What you will do:
Once you find the line with "root of tail: (97, 505)" in the entries below, return exactly every line from it through the line with "right eye: (132, 130)".
*** Opening Record extracts ***
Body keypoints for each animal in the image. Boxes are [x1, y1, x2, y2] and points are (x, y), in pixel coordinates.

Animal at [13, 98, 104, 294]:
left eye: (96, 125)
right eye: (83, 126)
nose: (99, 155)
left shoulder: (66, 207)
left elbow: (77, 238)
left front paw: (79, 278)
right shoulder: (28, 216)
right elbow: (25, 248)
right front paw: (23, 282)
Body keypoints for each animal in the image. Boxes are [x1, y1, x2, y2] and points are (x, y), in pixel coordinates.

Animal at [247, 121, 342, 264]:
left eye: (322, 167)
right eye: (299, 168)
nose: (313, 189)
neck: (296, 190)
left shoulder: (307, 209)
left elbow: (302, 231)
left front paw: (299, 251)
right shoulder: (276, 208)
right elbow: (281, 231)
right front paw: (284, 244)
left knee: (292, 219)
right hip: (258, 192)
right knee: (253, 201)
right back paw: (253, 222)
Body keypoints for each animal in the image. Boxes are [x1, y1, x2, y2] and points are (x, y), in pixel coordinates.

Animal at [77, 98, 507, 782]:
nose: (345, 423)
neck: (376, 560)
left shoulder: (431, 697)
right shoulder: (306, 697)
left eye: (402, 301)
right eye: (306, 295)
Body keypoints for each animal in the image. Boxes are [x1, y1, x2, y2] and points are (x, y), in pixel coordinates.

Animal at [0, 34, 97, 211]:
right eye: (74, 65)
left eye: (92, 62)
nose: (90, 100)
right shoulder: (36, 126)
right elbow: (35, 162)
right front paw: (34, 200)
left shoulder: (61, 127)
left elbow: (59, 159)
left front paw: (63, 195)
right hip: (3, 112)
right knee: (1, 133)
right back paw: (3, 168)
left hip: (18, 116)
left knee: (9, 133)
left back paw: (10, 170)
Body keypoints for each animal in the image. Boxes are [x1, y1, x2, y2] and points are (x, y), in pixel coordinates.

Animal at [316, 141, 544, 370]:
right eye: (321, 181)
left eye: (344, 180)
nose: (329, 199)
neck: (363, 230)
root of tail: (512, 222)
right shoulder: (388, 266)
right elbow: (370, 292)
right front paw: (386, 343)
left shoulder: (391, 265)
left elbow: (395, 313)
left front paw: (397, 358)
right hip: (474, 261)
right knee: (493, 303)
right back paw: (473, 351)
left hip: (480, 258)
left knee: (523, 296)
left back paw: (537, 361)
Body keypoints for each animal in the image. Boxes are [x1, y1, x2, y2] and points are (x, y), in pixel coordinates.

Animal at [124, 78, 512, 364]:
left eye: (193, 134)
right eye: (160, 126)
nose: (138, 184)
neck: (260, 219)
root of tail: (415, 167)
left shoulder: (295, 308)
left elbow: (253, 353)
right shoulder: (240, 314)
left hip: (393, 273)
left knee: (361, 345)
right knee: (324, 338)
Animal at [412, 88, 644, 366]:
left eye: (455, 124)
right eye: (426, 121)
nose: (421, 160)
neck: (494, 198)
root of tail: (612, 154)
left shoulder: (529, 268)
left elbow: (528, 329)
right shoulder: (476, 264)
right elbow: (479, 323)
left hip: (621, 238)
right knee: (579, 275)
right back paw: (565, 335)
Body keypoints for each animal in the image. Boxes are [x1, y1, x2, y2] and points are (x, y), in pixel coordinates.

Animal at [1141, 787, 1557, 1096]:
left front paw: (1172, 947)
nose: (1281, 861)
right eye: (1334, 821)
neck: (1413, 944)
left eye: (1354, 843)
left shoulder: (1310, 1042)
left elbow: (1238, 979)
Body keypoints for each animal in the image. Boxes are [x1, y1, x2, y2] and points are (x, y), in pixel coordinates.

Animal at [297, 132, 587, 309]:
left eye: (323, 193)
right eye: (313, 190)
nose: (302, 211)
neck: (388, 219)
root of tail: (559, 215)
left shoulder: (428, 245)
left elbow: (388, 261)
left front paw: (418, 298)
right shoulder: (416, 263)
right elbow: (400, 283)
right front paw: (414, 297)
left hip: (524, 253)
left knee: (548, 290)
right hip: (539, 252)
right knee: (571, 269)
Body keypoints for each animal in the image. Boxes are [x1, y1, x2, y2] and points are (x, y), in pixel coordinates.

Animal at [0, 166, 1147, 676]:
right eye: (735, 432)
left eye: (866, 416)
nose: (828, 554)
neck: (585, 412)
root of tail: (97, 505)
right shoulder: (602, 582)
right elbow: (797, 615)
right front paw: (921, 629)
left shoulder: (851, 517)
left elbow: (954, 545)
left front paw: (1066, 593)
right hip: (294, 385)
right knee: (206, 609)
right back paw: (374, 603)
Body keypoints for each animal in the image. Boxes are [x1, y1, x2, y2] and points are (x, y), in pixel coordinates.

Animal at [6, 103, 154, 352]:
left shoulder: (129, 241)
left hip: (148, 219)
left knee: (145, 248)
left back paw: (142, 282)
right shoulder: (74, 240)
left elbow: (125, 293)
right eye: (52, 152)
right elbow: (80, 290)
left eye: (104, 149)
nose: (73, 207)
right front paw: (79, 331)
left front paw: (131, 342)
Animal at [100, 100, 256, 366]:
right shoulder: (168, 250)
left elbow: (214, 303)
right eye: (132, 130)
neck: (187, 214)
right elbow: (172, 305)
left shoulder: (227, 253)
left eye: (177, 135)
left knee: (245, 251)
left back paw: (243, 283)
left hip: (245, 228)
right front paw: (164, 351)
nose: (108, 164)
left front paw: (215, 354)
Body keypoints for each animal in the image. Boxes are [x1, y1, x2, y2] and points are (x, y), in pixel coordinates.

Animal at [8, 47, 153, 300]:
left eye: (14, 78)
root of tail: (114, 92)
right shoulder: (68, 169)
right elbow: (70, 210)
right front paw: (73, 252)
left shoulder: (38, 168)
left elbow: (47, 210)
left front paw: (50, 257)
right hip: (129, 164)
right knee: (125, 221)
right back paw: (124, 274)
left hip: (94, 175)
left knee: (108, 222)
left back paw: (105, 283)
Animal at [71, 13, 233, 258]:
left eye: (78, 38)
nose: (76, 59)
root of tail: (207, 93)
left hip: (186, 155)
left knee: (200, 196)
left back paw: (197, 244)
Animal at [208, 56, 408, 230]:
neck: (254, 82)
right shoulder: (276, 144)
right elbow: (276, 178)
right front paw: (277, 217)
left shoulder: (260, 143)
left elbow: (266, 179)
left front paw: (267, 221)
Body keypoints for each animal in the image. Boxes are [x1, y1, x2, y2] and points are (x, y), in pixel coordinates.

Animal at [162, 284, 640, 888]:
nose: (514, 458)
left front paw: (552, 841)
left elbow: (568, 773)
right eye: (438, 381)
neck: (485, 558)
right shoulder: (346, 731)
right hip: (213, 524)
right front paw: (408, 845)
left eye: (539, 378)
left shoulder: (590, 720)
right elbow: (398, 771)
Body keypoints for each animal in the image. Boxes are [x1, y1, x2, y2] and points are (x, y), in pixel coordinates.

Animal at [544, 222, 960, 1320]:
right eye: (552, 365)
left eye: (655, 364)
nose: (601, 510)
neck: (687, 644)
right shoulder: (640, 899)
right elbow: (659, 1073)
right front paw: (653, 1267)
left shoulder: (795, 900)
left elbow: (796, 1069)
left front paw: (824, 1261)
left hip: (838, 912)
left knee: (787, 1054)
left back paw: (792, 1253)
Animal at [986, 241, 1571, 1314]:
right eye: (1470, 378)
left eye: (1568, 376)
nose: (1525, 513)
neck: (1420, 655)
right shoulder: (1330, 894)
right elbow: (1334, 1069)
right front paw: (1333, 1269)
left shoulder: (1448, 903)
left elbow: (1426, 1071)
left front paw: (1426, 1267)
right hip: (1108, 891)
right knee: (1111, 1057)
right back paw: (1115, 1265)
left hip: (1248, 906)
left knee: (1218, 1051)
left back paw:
*** Closing Record extracts ***
Result of the task:
root of tail: (97, 505)
right shoulder: (602, 582)
right elbow: (797, 615)
right front paw: (921, 629)
left shoulder: (851, 517)
left elbow: (954, 545)
left front paw: (1066, 593)
right hip: (294, 385)
right knee: (206, 609)
right back paw: (374, 603)
Body keypoints for each animal in the image. Boxes are [x1, y1, x2, y2] and points are (x, y), in pixel coordinates.

Animal at [6, 103, 154, 352]:
left shoulder: (129, 241)
left hip: (148, 219)
left knee: (145, 248)
left back paw: (142, 282)
right shoulder: (74, 240)
left elbow: (125, 293)
right eye: (52, 152)
right elbow: (80, 290)
left eye: (104, 149)
nose: (73, 207)
right front paw: (79, 331)
left front paw: (131, 342)
Animal at [100, 100, 256, 366]:
right shoulder: (168, 250)
left elbow: (214, 303)
right eye: (132, 130)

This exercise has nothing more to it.